━━━ Source information
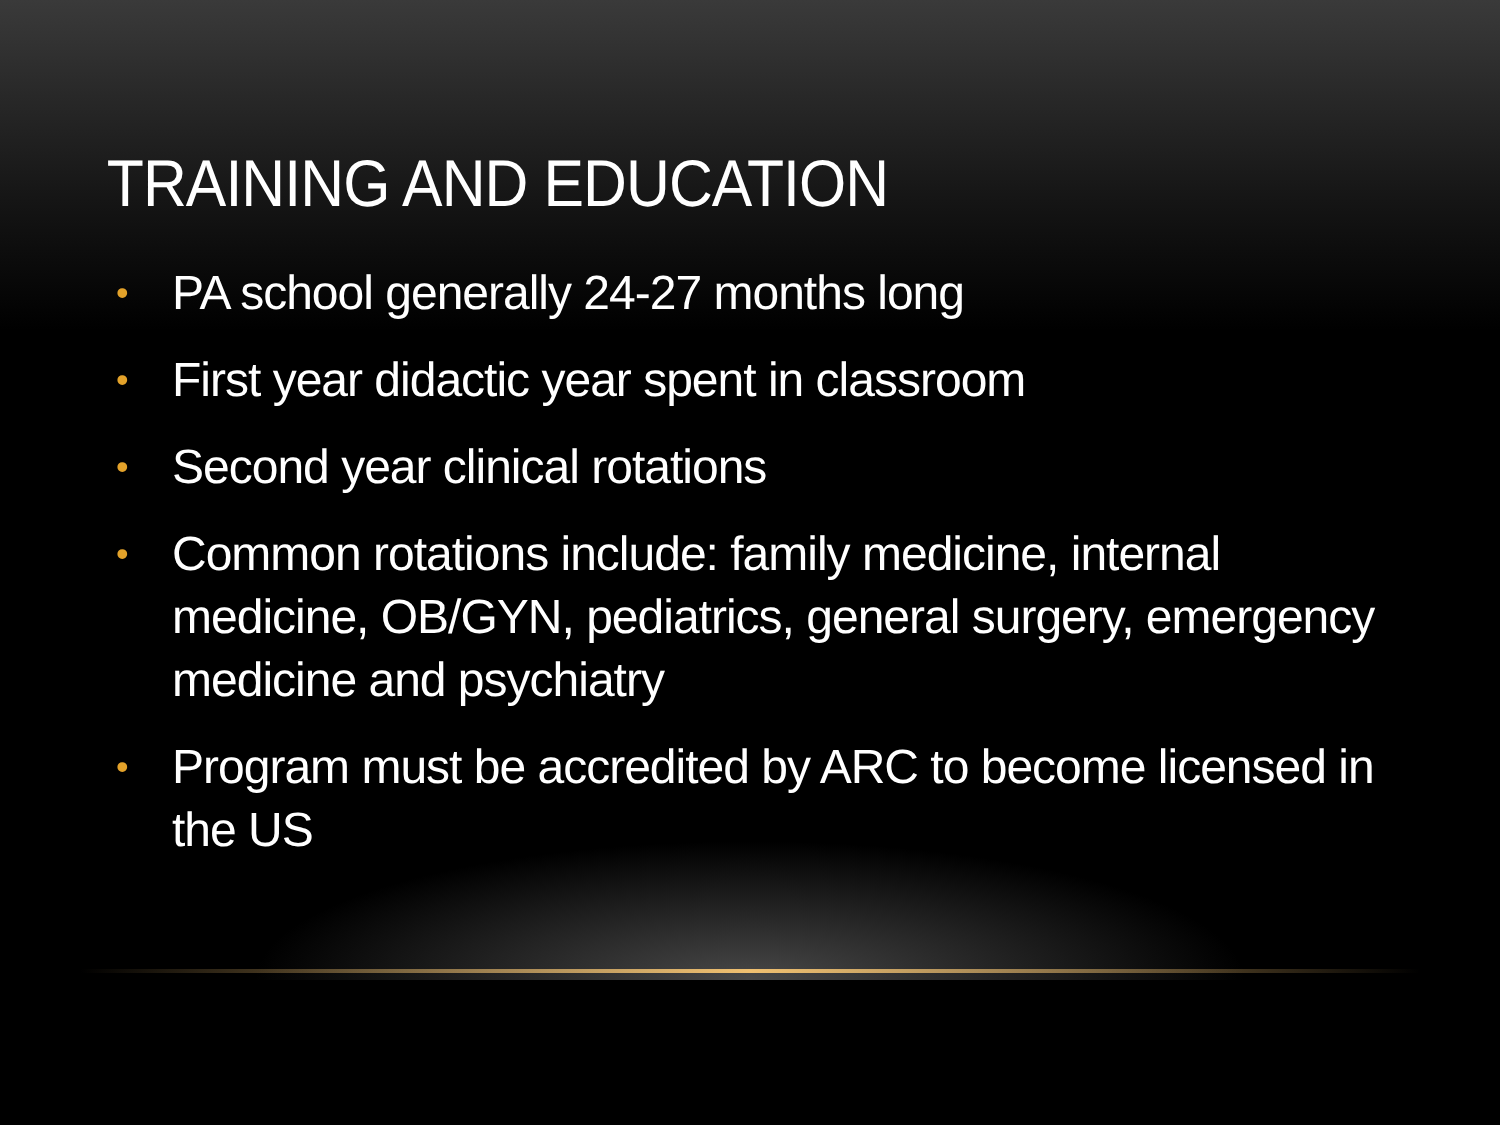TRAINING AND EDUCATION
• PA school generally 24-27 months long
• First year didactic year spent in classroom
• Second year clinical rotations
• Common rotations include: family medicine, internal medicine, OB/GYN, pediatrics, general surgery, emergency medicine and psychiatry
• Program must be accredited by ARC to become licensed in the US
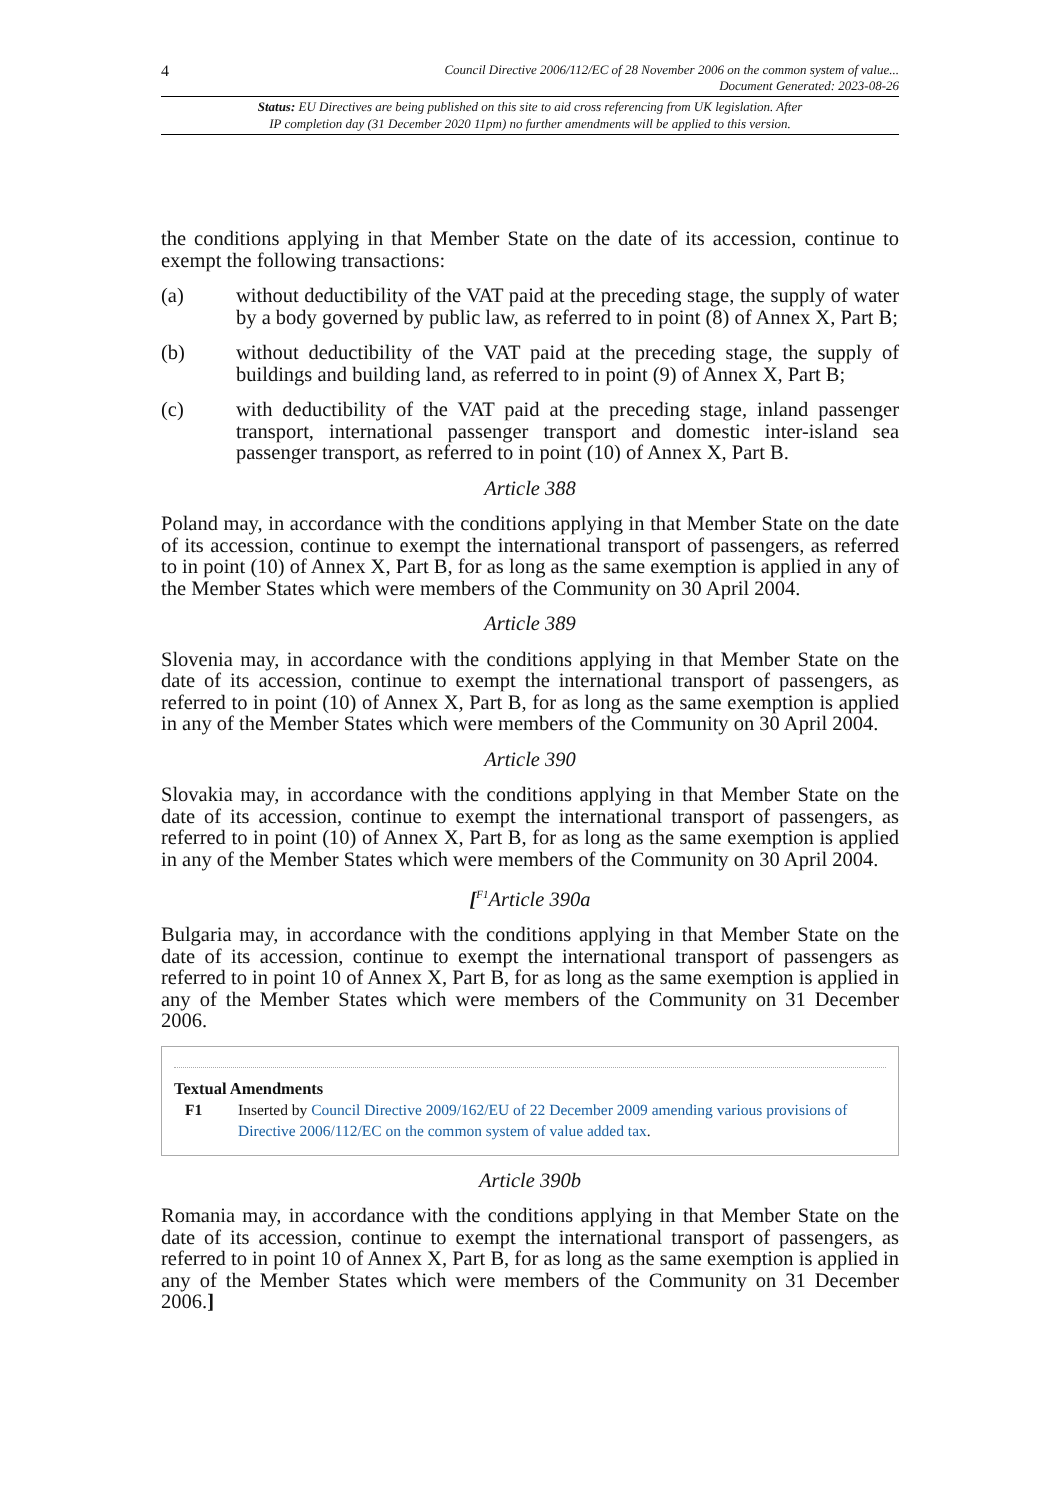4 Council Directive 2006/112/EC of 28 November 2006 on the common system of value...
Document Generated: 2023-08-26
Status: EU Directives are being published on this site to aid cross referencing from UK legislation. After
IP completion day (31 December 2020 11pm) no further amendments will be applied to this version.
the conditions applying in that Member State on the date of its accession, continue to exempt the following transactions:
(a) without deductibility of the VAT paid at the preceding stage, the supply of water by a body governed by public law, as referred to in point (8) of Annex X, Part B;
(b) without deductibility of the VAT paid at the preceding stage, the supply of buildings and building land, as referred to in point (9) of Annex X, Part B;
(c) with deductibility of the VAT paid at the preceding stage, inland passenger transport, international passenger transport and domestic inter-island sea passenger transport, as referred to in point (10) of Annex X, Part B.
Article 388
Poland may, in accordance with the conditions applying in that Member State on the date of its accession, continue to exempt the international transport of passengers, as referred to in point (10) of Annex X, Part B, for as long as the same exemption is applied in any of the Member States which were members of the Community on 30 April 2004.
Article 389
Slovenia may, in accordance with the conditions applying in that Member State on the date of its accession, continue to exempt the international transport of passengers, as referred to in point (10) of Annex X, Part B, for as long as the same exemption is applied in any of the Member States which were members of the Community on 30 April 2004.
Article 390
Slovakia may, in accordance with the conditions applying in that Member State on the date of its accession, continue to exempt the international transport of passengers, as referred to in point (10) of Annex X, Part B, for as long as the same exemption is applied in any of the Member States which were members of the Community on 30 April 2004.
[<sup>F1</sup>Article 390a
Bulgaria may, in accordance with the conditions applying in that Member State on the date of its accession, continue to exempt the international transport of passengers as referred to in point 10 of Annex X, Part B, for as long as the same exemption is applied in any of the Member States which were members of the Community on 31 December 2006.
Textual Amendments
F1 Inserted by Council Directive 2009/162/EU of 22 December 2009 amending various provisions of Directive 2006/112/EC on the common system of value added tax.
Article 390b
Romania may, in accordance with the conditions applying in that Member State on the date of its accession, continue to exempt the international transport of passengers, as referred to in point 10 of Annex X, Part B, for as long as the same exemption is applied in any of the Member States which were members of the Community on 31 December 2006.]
━━━━━━
**Task**
An exact transcript of the listing is needed, free of pictures.

**Result for this exercise**
TRAINING AND EDUCATION
• PA school generally 24-27 months long
• First year didactic year spent in classroom
• Second year clinical rotations
• Common rotations include: family medicine, internal medicine, OB/GYN, pediatrics, general surgery, emergency medicine and psychiatry
• Program must be accredited by ARC to become licensed in the US
4 Council Directive 2006/112/EC of 28 November 2006 on the common system of value...
Document Generated: 2023-08-26
Status: EU Directives are being published on this site to aid cross referencing from UK legislation. After
IP completion day (31 December 2020 11pm) no further amendments will be applied to this version.
the conditions applying in that Member State on the date of its accession, continue to exempt the following transactions:
(a) without deductibility of the VAT paid at the preceding stage, the supply of water by a body governed by public law, as referred to in point (8) of Annex X, Part B;
(b) without deductibility of the VAT paid at the preceding stage, the supply of buildings and building land, as referred to in point (9) of Annex X, Part B;
(c) with deductibility of the VAT paid at the preceding stage, inland passenger transport, international passenger transport and domestic inter-island sea passenger transport, as referred to in point (10) of Annex X, Part B.
Article 388
Poland may, in accordance with the conditions applying in that Member State on the date of its accession, continue to exempt the international transport of passengers, as referred to in point (10) of Annex X, Part B, for as long as the same exemption is applied in any of the Member States which were members of the Community on 30 April 2004.
Article 389
Slovenia may, in accordance with the conditions applying in that Member State on the date of its accession, continue to exempt the international transport of passengers, as referred to in point (10) of Annex X, Part B, for as long as the same exemption is applied in any of the Member States which were members of the Community on 30 April 2004.
Article 390
Slovakia may, in accordance with the conditions applying in that Member State on the date of its accession, continue to exempt the international transport of passengers, as referred to in point (10) of Annex X, Part B, for as long as the same exemption is applied in any of the Member States which were members of the Community on 30 April 2004.
[<sup>F1</sup>Article 390a
Bulgaria may, in accordance with the conditions applying in that Member State on the date of its accession, continue to exempt the international transport of passengers as referred to in point 10 of Annex X, Part B, for as long as the same exemption is applied in any of the Member States which were members of the Community on 31 December 2006.
Textual Amendments
F1 Inserted by Council Directive 2009/162/EU of 22 December 2009 amending various provisions of Directive 2006/112/EC on the common system of value added tax.
Article 390b
Romania may, in accordance with the conditions applying in that Member State on the date of its accession, continue to exempt the international transport of passengers, as referred to in point 10 of Annex X, Part B, for as long as the same exemption is applied in any of the Member States which were members of the Community on 31 December 2006.]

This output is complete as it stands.